TEXT EXCERPT:
====

Soldier for Life: One Veteran’s Perspective and Beliefs in Why Service to the Nation is Important
This is an article from the Winter 2020/21 issue of Combat Stress
By COL (RET) DJ Reyes, US Army
The other day a good friend asked me to do a favor for him. As a fellow Veteran, he was asked to support a school project for the child of a co-worker. Although clearly able to respond to the questionnaire, my friend thought it more informative if I would consider responding to the questionnaire. I agreed to help out my friend, but as I read thru the myriad of questions, I realized that the theme focused on my military experience and my service to the nation. It also compelled me to take a deeper look at my own journey – similar and different to our many Veterans of past and present – and to acknowledge certain important points along the way. I responded in the following manner below and I hope that my own thoughts may hopefully resonate with others reading this piece. Enjoy!
I grew up as an “Army brat. “My dad was a 25-year Army combat veteran of the Korean and Vietnam Wars. I was born on the island of Oahu, Hawaii (a US Territory at the time) at Tripler Army hospital. As a child, I moved around military posts in CA, NJ, VA, and overseas (Kaiserslautern, Germany). After high school, I graduated from the University of Notre Dame and was commissioned a 2nd Lieutenant, US Army via the Army ROTC program in 1979.
My primary “job” was in the field of Military Intelligence. Through the years, I received “intelligence training” in different fields, to include all – source analysis and counterintelligence. Years later as a brigade commander, I commanded a joint site signals intelligence organization that leveraged electronic systems (on the ground, in the air, and in space) to obtain “intelligence” on the enemy that our units were fighting at the time. Finally, I attended training in the Army’s special operations community and served in several airborne and special forces units.
In addition to serving on various military bases throughout the USA, I have had overseas assignments in Korea, the United Kingdom, and Germany. I also deployed on multiple combat tours that included Haiti, Iraq, Afghanistan, Kuwait, Qatar, Turkey, Syria, North Africa, Bosnia, and Kosovo.
I received multiple unit and individual awards including 3 Bronze Stars for combat operations.
During these combat deployments, I served as my Commander’s Senior Intelligence Advisor and supported the following missions:
1) Find and capture or neutralize terrorist organizations who threatened our US and Coalition Forces.
2) Stabilize the host nation, its government, and its population.
In my earlier deployments, our communications were not very good – in many instances I could not contact home, other than writing letters (i.e., snail mail).
On some deployments, we were not quite sure when they would end. One that I will always remember was the invasion of Iraq on 19 March 2003 (my 46th birthday, by the way). We were not told we were returning home until late January 2004 – and we re-deployed back to the USA on 4 February 2004. Given the sudden notification of our pending re-deployment to the actual re-deployment just two weeks later, you can imagine how that degree of uncertainty can affect Soldiers, both mentally and emotionally.
Some thoughts about Combat that I Learned Along the Way
- Soldiers with a strong Faith in God, with good friends, and with a supportive family back home, tend to do better and cope more effectively under combat conditions.
- No matter how hard or long you train for combat, you never know what to expect – and you never know how you will react. Think about being on a sports team (e.g., baseball, football, and the like) and practicing all week long. Then you board a bus and travel to another school location for an away game, and to another field, a different crowd, and another team you have never competed with before. Your heart pumps really fast and the excitement builds. Your coach is trying to calmly talk to you as the crowd is yelling and the band is playing very loudly. No matter how hard you practiced, you can never really replicate the “real conditions” you are facing right before the referee blows the whistle to start the game.

====

DATA UNDER STUDY:
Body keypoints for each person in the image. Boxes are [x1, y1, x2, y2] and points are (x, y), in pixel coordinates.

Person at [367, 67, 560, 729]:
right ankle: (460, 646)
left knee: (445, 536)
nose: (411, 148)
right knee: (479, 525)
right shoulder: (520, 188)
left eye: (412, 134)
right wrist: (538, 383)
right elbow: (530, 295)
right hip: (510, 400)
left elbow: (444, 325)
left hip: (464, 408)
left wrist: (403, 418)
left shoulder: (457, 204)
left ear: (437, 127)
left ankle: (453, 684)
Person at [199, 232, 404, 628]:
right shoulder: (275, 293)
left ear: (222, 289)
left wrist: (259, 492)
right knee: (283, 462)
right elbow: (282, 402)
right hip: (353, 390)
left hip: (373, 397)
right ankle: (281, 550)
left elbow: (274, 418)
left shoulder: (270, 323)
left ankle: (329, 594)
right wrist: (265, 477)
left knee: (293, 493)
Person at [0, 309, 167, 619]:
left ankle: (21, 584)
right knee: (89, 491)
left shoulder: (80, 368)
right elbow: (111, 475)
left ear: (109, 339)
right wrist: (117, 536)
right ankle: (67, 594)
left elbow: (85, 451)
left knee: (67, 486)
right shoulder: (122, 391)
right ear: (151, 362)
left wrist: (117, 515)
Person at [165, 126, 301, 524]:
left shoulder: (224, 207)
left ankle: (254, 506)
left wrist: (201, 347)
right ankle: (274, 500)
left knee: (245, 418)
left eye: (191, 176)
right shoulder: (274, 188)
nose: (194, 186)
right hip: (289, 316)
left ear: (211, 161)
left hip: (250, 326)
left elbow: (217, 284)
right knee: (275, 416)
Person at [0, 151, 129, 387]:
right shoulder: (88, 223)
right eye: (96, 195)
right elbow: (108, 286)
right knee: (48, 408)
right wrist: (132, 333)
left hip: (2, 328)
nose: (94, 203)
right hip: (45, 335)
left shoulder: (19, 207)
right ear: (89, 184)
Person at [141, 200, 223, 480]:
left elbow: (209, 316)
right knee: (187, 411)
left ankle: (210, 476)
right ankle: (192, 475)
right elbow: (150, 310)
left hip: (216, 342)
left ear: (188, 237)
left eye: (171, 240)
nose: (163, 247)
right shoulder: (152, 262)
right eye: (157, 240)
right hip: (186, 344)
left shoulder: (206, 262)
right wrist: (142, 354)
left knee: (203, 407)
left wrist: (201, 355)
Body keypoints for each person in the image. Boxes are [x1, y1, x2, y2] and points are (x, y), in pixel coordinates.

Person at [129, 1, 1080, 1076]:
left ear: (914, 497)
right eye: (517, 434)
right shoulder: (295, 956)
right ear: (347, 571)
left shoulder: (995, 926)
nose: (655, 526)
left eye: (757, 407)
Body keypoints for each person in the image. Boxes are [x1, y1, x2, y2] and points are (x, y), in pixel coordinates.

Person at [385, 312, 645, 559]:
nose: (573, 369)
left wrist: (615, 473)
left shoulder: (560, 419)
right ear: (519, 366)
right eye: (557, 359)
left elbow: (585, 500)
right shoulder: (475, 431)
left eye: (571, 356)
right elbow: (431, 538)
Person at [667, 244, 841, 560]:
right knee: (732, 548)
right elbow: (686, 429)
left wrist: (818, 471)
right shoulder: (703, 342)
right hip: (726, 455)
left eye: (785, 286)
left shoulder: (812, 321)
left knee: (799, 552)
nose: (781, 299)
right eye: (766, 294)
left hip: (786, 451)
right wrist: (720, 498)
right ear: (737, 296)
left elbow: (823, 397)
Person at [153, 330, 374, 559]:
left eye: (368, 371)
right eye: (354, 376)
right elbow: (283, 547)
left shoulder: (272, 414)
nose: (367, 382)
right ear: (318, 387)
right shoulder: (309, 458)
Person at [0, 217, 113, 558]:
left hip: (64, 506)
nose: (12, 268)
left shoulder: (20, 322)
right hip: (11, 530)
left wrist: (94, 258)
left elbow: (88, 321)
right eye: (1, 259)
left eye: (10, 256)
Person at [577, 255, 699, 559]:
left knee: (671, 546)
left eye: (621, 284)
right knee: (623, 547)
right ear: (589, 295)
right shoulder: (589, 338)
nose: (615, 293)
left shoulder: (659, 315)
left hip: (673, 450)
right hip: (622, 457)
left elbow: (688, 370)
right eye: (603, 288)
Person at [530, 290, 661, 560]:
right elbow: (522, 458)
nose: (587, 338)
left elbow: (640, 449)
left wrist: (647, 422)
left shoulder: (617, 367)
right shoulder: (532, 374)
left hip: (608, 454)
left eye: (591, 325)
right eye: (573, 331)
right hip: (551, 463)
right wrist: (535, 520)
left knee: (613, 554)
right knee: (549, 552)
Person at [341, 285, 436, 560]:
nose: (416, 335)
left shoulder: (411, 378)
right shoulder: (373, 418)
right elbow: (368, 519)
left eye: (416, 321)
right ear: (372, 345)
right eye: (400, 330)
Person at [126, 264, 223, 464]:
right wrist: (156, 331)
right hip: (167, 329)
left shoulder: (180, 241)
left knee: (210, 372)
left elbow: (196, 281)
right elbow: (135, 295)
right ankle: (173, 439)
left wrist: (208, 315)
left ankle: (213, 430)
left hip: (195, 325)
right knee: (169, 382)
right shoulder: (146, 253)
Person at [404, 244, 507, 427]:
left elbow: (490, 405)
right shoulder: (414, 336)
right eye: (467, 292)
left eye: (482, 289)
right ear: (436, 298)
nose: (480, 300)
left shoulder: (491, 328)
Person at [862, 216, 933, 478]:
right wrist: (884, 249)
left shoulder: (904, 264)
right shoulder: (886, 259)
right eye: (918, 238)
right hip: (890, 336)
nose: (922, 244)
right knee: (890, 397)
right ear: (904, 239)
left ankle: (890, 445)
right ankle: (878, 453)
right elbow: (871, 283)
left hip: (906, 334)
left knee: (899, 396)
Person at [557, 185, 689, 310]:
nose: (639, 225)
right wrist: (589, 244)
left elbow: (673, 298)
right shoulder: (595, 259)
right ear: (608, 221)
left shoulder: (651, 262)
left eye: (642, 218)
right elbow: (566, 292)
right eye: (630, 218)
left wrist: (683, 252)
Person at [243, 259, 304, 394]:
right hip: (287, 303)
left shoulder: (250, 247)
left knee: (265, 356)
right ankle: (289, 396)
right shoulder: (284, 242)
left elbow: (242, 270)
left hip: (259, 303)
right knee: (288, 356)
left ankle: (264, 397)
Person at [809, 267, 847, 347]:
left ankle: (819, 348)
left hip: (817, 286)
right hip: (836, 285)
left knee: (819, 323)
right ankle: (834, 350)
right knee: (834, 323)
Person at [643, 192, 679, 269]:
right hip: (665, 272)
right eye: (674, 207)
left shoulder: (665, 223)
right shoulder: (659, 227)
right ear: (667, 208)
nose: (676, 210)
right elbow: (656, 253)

====

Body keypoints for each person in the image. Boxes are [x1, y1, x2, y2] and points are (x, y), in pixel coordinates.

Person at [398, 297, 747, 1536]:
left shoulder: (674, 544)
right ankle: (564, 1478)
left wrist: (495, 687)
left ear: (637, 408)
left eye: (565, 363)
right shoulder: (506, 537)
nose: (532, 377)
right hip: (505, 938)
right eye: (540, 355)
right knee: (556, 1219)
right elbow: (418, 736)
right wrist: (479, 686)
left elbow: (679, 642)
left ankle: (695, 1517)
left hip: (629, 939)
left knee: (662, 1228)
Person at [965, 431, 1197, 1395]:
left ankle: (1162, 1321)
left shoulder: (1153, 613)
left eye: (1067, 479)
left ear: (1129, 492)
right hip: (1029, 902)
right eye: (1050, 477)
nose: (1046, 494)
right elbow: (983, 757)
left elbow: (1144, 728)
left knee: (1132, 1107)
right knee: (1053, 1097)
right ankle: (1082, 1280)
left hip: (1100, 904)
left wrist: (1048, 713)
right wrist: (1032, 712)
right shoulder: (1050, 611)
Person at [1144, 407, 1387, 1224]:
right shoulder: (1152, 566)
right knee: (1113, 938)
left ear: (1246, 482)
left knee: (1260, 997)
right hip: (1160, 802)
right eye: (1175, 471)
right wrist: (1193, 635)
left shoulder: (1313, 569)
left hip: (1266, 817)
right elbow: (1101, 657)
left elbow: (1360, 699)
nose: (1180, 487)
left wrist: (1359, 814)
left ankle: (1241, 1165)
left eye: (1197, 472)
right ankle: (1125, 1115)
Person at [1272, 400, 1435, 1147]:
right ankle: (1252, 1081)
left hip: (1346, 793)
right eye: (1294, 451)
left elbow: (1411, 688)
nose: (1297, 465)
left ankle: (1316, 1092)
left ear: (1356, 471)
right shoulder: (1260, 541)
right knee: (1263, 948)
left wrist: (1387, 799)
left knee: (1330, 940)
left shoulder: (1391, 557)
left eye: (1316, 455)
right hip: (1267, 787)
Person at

====

ABOUT THIS TASK:
Copy the stretch of the article on military service from "On some deployments, we" through "under combat conditions." word for word.

RESPONSE AREA:
On some deployments, we were not quite sure when they would end. One that I will always remember was the invasion of Iraq on 19 March 2003 (my 46th birthday, by the way). We were not told we were returning home until late January 2004 – and we re-deployed back to the USA on 4 February 2004. Given the sudden notification of our pending re-deployment to the actual re-deployment just two weeks later, you can imagine how that degree of uncertainty can affect Soldiers, both mentally and emotionally.
Some thoughts about Combat that I Learned Along the Way
- Soldiers with a strong Faith in God, with good friends, and with a supportive family back home, tend to do better and cope more effectively under combat conditions.